Impact of assumptions over time    
Does it imply some eventual stupidity if we continue to expect new heifers to milk more than their dams but we follow genetic models that make the heifers smaller than the dams?    Perhaps.     It is more true that in the AI era, we have made small breeds taller, big breeds leaner, by skewing type selection toward models of faster maturing individuals found by production breeders and their AI sire partners.   We also tended to favor milk volume over component % density (creating the illusion of more feed efficiency) as well as extended lactation over reproductive regularity (delaying added energy demand for rebreeding)-- until the milk market reality penalized that stupidity with the multiple component pricing program, and later cow markets penalized low reproductive rates with higher replacement cow prices.
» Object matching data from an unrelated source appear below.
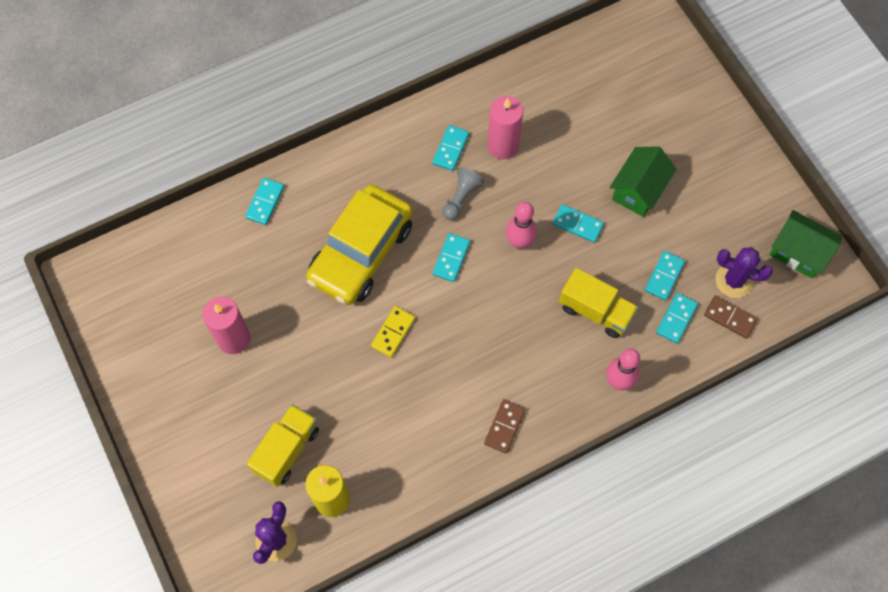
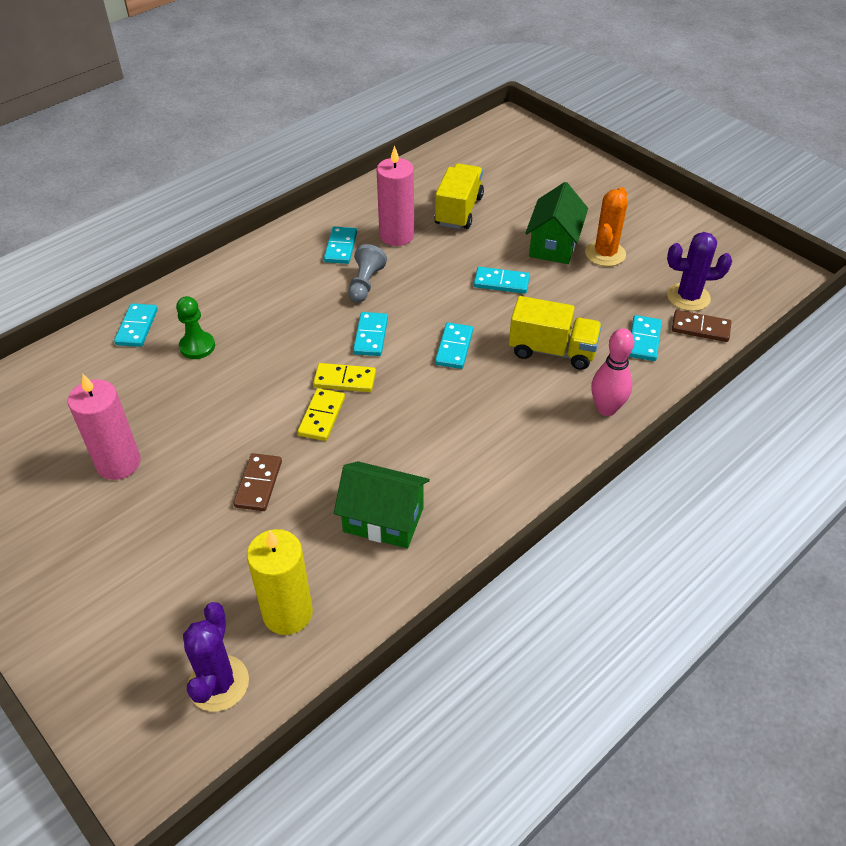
camera: 15 degrees left, 20 degrees down
yellow truck [247,404,319,487] -> yellow truck moved to [434,163,484,229]
yellow car [306,185,413,305] -> none
brown domino [484,399,526,453] -> brown domino moved to [234,453,282,511]
pink bowling pin [506,202,537,249] -> none
turquoise domino [645,251,685,300] -> turquoise domino moved to [435,323,473,369]
green house [769,210,842,279] -> green house moved to [334,461,430,549]
none -> green pawn [176,296,215,359]
none -> yellow domino [313,363,376,392]
none -> orange cactus [585,187,628,266]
In any biological system, each choice creates a multiple of possible outcomes
What we must conclude is this – the feed efficient cow is not the tallest, or shortest – is not the biggest or smallest – is not the highest producing or high milk price generating –

As a calf, she must live.     As a baby, she must thrive.    As a weaned adolescent, she must grow on the available forages and reach puberty on time to stay in her group.     As a yearling she must conceive as a result of visible cycling and receptive breeding.     She must calve unassisted or risk severe setbacks in first lactation that could end her life prematurely.    She must nurture her calf to life.    She must eat and come into competitive production while also succeeding at postpartum recovery.      Next she must be returning to cycling so as to conceive again as required under the management design.   She must stay healthy given the impact of systemic health on milk quality measures.    She must finish growing into the mature physique dictated by her genotype.    If successful on all these energy driven functions, she will attain longevity as a productive herd member and produce genetically superior replacements.    In this appraisal, I continue to believe that feed efficiency is implied genetically in proven longevity.

Is “feed efficiency” more important than “longevity” ??

We are very aware of the next focus of Genomics—it is going to be “feed efficiency” because of the industry’s ongoing concerns over feed cost vs milk price ratios.

I would be the first to agree that feed costs must be under control (it remains a major reason why we converted our dairy to rotation grazing a dozen years ago).    I have become a bit slower to assume that population genetics will give us the right answers.

The dairy cow, unlike any other farm animal measured, produces a multiple of energy driven products and required functions.    To measure the genes of each of these on an individual basis will be successful.    To prioritize them in selection, when all will be needed in any functioning animal, will be more difficult.

We may already have the gene selection and mating selection processes that will lead us to profitability over current feed costs—we just have to step back and see the big picture of what has to fit together, and what the real limitations of land acreage base and forage production of NDFd from that base mean for our production targets.